Le système de notation sociale en Chine passe un cap

Le gouvernement chinois a publié le 19 novembre un communiqué confirmant qu’il allait étendre le système de notation sociale à toute la Chine d’ici 2020. Ce n’est pas une surprise puisque cela faisait déjà quelques mois que ce système était testé dans plusieurs villes, mais cette annonce de généralisation pose question tant les dirigeants chinois semblent déterminés à aller plus loin.

Une direction assumée

Le communiqué précise certaines modalités de ce système, qui vise à attribuer à chaque individu une notation selon son comportement. Le gouvernement explique ainsi qu’une liste noire sera établie et que les personnes ou entreprises considérées comme « indignes de confiance » verront leurs archives révélées publiquement. La liberté de circuler de ceux ayant un mauvais score pourra être très fortement restreinte voire annihilée pendant une longue période, comme c’est déjà le cas dans les provinces où le système est en expérimentation. A l’inverse, les citoyens effectuant des actions considérées comme bonnes verront leur score augmenter et auront des avantages, comme un meilleur accès à l’emploi ou à un logement.

Source photo : Pixabay

Source : Siècle Digital

Un système qui profite de l’essor du Big data et de l’intelligence artificielle

La mise en place de ce mécanisme est largement facilitée par l’explosion de l’utilisation des réseaux sociaux et du commerce en ligne dans la société chinoise. Le gouvernement va notamment obliger les fournisseurs d’accès à Internet et les réseaux sociaux comme WeChat à désanonymiser les données, de sorte à pouvoir surveiller le comportement de tous les internautes. Il peut aussi profiter des possibilités qu’offrent certaines applications pour faciliter la notation. Par exemple, Alipay, le système de paiement créé par le groupe Alibaba, a développé une fonctionnalité qui peut analyser tous les achats effectués et en déduire un scoring. Elle n’est pas obligatoire pour utiliser Alipay, mais 200 millions de Chinois l’ont déjà adoptée car elle permet d’accéder à de nombreuses réductions ou avantages en cas d’un bon score. Le traçage est assez facile car chaque numéro de téléphone mobile est relié à un numéro d’identification gouvernemental.

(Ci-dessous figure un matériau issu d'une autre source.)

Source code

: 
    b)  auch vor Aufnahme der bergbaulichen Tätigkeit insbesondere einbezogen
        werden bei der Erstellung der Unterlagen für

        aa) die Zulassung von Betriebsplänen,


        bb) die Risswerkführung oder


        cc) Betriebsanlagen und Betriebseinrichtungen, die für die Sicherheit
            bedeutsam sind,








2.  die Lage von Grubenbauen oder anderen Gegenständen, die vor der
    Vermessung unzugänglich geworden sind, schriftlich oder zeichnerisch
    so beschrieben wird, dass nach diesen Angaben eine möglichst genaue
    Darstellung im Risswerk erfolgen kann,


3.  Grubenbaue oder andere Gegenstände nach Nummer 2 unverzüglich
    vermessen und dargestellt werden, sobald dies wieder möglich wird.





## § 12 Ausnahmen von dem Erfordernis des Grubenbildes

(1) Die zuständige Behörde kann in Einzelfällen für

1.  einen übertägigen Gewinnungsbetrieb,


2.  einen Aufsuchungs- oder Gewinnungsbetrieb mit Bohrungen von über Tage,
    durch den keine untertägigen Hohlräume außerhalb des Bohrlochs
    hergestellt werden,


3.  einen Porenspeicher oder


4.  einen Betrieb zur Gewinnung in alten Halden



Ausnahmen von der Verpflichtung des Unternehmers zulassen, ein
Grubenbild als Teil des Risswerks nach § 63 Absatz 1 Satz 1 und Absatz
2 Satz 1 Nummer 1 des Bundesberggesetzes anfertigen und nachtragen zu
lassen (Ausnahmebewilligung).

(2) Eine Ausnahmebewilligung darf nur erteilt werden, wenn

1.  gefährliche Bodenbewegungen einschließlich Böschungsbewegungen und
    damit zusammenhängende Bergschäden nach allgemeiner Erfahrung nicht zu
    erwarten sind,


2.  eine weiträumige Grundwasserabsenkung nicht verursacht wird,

La Chine investit aussi massivement dans les systèmes de reconnaissance faciale. Elle est actuellement le pays le plus avancé au monde dans ce domaine et représente 42% du marché mondial de la vidéosurveillance. La technologie est encore perfectible, comme on a pu le voir dernièrement quand une caméra a déduit qu’une PDG avait mal traversé la rue qu’il s’agissait simplement de son effigie sur l’affiche d’un bus.

Ainsi, en rassemblant ces différentes bases de données, les agences gouvernementales pourront établir un profil précis de chaque individu en ce qui concerne son utilisation des réseaux sociaux, sa solvabilité et son comportement dans les espaces publics.

Source photo : Flickr

Sources :  L’Express et RTL

Des critiques assez rares parmi la société chinoise

Les médias chinois ne manquent pas de faire la promotion des avantages de ce système, ce qui peut influencer l’avis des citoyens. Certes, pour l’instant les Chinois ne réagissent pas massivement à cette implémentation très progressive, mais qu’en sera-t-il quand le système sera étendu à tout le pays ? S’il s’en tient à simplement sécuriser la vie quotidienne des individus, il est probable qu’il sera bien accepté. Dans la culture chinoise, l’intérêt collectif prévaut sur les intérêts individuels. Cependant, si les voix dissidentes se font sanctionner durement, ce n’est pas certain que cela dure. L’objectif sous-jacent du gouvernement est d’assurer le maintien du parti unique au pouvoir mais on peut s’interroger si cela ne le mènera pas justement à sa perte.